Dicen que en los momentos críticos es donde se ve realmente cómo es cada persona. Si esto es verdad, parece claro que no hay situación más al límite que un conflicto bélico para medir lo bueno y lo malo de cada uno. Este planteamiento, llevado al límite, puede llegar a ser bastante injusto, porque todo el mundo tiene sus temores y gente a la que proteger sacrificando otras cosas respecto a los demás. Algo así se ve en Amarga cosecha (Bittere ernte), película que allá por 1985 dirigió la cineasta polaca Agnieszka Holland. En el film, Leon Wolny un campesino polaco, ve cómo su riqueza aumenta mientras las personas de su alrededor, especialmente judíos, no dejan de pasar penurias. Él argumenta que todo ha sido fruto de sus esfuerzos, y que realmente aquellos que hoy le suplican por un pedazo de su capital, otrora le consideraban como un tipo de clase demasiado baja para su alcurnia. Un día, sin embargo, encuentra en medio del bosque a Rosa Eckart, una mujer judía que pasa por problemas serios de salud. Leon no duda en acogerla en su casa pese al evidente riesgo que existe. Ahora bien, ¿lo hace por pura compasión, por propio interés, por dictado divino o porque simplemente es lo correcto?

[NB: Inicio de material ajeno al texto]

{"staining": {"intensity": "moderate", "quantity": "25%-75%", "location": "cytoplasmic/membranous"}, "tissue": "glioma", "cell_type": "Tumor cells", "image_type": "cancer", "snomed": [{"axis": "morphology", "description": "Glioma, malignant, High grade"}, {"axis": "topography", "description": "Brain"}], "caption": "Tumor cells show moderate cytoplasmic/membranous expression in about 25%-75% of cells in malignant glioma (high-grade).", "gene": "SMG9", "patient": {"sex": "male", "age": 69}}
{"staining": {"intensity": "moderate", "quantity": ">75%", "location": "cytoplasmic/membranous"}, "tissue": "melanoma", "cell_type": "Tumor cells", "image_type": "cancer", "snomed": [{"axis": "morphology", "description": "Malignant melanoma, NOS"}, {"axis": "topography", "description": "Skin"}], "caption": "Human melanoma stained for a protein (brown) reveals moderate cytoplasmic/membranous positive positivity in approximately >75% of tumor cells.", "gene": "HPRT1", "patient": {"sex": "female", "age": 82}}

La curiosa relación entre estos seres marginales, uno por cuestiones de linaje/economía y la otra por el burdo imperativo nazi, es el eje central de Amarga cosecha. Uno de los puntos que primero llaman la atención en la cinta es que, a pesar de estar ambientada en una época tan peliculera como la ocupación nazi de Polonia durante la Segunda Guerra Mundial, Holland se cuida en tratar el tema de una manera muy aséptica. Dicho este adjetivo en el buen sentido porque rehúye de los uniformes, de los rostros arios germánicos, de los cadáveres de judíos y de todas aquellas características que, siendo veraces, se suelen utilizar como elemento clave para generar emotividad en el relato; no en vano, la propia Holland así lo hizo en la interesante Europa, Europa. En el caso de este film, la polaca prefiere acompasar los elementos adicionales del contexto de manera que solo se muestre aquello que tiene relevancia, escapando de lo gratuito.
Conectando con esta idea, el trazo de los personajes del film también persigue esa línea de verosimilitud por encima de un artificial dramatismo. Como ya sucede en Spoor (El rastro), obra recientemente estrenada en las carteleras españolas y que está protagonizada por una señora que bien podríamos conocer cualquiera de nosotros (al menos hasta que avanza la película y nos enteramos de lo que hay detrás), Leon no es un tipo verdaderamente maravilloso en alguno de sus aspectos ni posee características cercanas a lo superheroico, sino que está más cerca de ser un vulgar ciudadano, como lo son/somos casi todos. Queda clara, por otra parte, la importancia que la personalidad de Rosa posee en la trama; lejos de ser una mera comparsa floral para el protagonista, la judía tiene una historia, carisma y motivaciones propias que insuflan otro aire a la película.
Amarga cosecha es, pues, otro loable acercamiento de Agnieszka Holland a la Segunda Guerra Mundial, conflicto que ya ha explorado varias veces pero de distinta manera y desde varias perspectivas, como bien refleja su ecléctica filmografía. Aunque pueda sonar paradójico en un primer momento, lo que hace recomendable a esta película es que no intenta innovar, no se cree más de lo que es, simplemente acude a una historia veraz y plausible, narrada por Holland con moderación pero sin perder intensidad. Al contrario que la recientemente reseñada Spoor (El rastro), que acumula planos y subtramas pecando en ocasiones de gula cinematográfica, Amarga cosecha se encierra en una llamativa historia que prefiere no mostrar más de la cuenta aquello que se salga de los límites de la misma.